MIT Sloan School recently published a fascinating article lauding the wisdom of auditing corporate claims about carbon emissions reductions. The point of the article is that only third-party independent audits can penetrate the greenwashing that often accompanies self-reporting on corporate virtue programs.
How about applying that same logic to academic virtue programs? In particular, MIT’s DEI Leviathan.
How many full-time equivalent employees are working on DEI across MIT’s distributed schools, departments, laboratories, and centers? How much faculty time is devoted to DEI? What are the loaded salary costs for all these people? What are the associated program budgets for the myriad DEI-driven training, compliance, activist, investigation, and preferred identity-group support programs that MIT is running?
That’s the cost side. Now what about the results side?
What are the stated goals of all these programs? How is progress against these goals being measured, and who is doing the measuring? Which programs have been successful against their stated goals, and which need reform or elimination? Have the successes been worth the expenditures? How many of these programs and practices exacerbated the recent identitarian conflicts on campus, as well as the climate of fear that prevails among both students and faculty?

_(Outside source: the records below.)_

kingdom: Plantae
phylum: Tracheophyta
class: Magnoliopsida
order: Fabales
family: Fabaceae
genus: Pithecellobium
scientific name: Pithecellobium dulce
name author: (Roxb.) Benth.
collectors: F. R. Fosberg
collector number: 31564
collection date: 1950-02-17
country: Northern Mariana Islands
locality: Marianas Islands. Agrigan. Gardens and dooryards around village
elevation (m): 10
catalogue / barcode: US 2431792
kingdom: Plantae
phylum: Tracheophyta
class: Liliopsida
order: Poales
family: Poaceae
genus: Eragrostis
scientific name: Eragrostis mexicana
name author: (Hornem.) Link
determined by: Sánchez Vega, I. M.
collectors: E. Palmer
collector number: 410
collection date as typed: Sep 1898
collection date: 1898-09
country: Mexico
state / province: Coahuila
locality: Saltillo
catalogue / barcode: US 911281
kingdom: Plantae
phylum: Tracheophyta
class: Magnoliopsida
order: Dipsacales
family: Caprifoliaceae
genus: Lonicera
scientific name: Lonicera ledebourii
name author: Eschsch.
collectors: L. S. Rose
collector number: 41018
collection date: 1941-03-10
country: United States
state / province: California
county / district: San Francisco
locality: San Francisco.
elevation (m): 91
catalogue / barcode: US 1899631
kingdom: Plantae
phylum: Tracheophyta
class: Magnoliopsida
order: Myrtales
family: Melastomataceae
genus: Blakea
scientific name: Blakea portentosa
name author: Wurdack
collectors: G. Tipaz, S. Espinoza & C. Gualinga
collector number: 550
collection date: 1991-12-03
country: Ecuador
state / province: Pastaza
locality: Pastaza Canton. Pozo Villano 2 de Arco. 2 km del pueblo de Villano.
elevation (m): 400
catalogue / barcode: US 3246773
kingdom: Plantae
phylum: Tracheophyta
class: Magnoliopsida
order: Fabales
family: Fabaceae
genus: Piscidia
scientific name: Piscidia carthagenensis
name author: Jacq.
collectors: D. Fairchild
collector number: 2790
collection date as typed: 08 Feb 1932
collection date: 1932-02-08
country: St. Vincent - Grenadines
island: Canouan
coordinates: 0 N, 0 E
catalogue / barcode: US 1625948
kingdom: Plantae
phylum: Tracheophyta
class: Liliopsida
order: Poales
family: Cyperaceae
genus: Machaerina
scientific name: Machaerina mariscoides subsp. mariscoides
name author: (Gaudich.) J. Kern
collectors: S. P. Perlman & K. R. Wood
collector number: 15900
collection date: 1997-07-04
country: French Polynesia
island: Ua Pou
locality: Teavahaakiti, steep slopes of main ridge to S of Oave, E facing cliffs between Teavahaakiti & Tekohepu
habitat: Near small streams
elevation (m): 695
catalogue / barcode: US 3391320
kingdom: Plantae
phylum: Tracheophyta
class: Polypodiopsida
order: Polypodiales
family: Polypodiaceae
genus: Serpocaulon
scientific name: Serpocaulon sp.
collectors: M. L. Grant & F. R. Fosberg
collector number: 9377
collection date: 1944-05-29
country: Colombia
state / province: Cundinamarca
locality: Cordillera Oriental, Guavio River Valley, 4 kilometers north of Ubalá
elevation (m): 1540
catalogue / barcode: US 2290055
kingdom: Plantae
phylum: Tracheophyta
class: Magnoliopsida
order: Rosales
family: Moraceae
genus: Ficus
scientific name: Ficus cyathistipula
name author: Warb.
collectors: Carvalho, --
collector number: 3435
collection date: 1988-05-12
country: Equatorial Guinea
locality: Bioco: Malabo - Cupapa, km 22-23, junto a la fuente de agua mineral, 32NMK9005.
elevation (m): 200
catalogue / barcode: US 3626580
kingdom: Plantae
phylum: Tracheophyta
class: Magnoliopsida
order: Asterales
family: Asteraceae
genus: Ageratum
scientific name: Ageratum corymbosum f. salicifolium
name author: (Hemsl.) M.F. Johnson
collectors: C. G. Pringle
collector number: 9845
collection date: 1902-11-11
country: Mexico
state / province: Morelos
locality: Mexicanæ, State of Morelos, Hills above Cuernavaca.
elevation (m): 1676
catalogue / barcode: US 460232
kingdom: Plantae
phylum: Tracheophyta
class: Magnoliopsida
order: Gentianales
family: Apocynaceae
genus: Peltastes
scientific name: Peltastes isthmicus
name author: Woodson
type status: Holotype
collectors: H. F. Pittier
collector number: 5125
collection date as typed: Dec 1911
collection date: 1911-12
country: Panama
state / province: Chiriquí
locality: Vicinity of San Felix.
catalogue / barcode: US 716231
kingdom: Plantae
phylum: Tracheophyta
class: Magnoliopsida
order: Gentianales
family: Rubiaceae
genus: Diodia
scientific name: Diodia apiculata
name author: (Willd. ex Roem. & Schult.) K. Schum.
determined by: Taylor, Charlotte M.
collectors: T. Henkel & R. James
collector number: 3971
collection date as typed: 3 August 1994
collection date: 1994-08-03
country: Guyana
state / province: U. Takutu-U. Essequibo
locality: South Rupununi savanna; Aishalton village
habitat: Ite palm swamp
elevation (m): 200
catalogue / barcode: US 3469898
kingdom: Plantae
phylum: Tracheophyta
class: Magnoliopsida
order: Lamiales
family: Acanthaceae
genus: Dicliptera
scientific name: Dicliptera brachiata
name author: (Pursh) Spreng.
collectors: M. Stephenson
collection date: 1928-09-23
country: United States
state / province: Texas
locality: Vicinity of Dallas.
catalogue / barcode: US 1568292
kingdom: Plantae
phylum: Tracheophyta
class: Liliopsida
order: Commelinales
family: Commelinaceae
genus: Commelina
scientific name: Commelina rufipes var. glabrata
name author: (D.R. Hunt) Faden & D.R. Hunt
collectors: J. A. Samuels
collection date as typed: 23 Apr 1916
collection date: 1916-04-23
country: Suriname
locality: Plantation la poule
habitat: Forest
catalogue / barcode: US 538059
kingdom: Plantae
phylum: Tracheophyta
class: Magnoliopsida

Only an independent, third-party audit can answer these questions with any credibility. If President Sally Kornbluth is serious about reform given the total breakdown of Community and Belonging since last October 7th, she’s going to have to subject the organization she inherited to scrutiny. After all, that’s what her predecessor did over the far less consequential Jeffrey Epstein donation scandal that triggered the meteoric growth of DEI at MIT.